"Palloni aerostatici", la nuova arma Usa contro i missili di Mosca

Il Pentagono starebbe pensando di sperimentare gli aerostati anche in ambito militare per intercettare eventuali minacce missilistiche intercontinentali

"Palloni aerostatici", la nuova arma Usa contro i missili di Mosca

Palloni gonfiati: la nuova arma dell'esercito americano funziona ad aria. Anzi, a elio. Per difendersi dalle minacce missilistiche di Cina e Russia, gli Usa sarebbero pronti a schierare uno strumento di svorveglianza ad alta quota. E non si pensi a rumorosi caccia o a qualche drone di ultimissima generazione. Secondo quanto riporta il quotidiano Politico, il dipartimento della Difesa americano starebbe pensando di trasferire i progetti di palloni aerostatici dai servizi scientifici a quelli militari, così da impiegare i suddetti mezzi nel tracciamento di eventuali armi ipersoniche ostili.

La mossa sarebbe stata elaborata dopo l'escalation di minacce da parte di Mosca e di Pechino, che negli ultimi mesi avevano intensificato lo sviluppo e il test di razzi a lunghissimo raggio, in grado di coprire distanze intercontinentali prima di abbattersi sul bersaglio prescelto. Da qui, la scelta di impiegare uno strumento che già aveva mostrato la propria efficacia nel pattugliamento dall'alto degli sterminati confini statunitensi.

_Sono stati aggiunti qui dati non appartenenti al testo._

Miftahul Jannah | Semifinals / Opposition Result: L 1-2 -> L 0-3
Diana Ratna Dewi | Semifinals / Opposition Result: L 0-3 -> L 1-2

In particolare in corrispondenza di quelle zone interessate dal narcotraffico. Ora la sperimentazione dovrebbe aggiungere i suddetti "dirigibili" alla già ampia rete di sorveglianza a stelle e strisce, con vantaggi già stimati dagli esperti della difesa americana.

I palloni aerostatici in questione volano infatti tra i 60mila e i 90mila piedi, ossia tra i 18 e 27 chilometri d'altitudine. Una distanza che consentirebbe alle strumentazioni di bordo di lanciare l'allarme su possibili missili ipersonici in volo a quell'altezza. Nella pancia di ognuno di questi giganti dell'aria sono infatti stivati dei radar che registrano con precisione quanto accade entro 200 miglia. I dati vengono poi inviati a una base di coordinamento che, mettendo assieme le rilevazioni degli altri aerostati, elabora un'analisi della situazione ancora più estesa. "Le piattaforme ad alta o altissima quota hanno molti vantaggi per la loro resistenza sulla stazione, manovrabilità e anche flessibilità per carichi multipli", ha spiegato Tom Karako, ricercatore per il programma di sicurezza internazionale e direttore del progetto di difesa missilistica presso il Center for Strategic and International Studies

Concretamente gli aerostati sono trattenuti nell'aria dall'elio, che si espande espande fino a riempire la maggior parte del pallone man mano che l'aeromobile prende quota. Quando gli aerostati vengono abbassati, i ventilatori pompano aria nel pallone per aiutare a mantenerne la forma e l'aerodinamica. L'ulteriore vantaggio è dato dal fatto che queste piattaforme, una volta in quota, sono difficilmente rilevabili dai radar nemici. Negli ultimi due anni, ha precisato Politico, il Pentagono ha speso circa 3,8 milioni di dollari in progetti di palloni ad alta quota, e prevede di spendere 27,1 milioni di dollari nell'anno fiscale 2023 per continuare a lavorare su molteplici sforzi, secondo i documenti di bilancio.

Lo sforzo d'investimento appare giustificato anche dall'evolversi delle attuali tensioni

internazionali. Nelle scorse settimane, alzando ulteriormente il livello delle minacce, lo stesso Vladimir Putin aveva messo in guardia i Paesi considerati ostili, avvertendo che in Russia entro fine anno sarà operativo il nuovo missile balistico intercontinentale pesante Sarmat.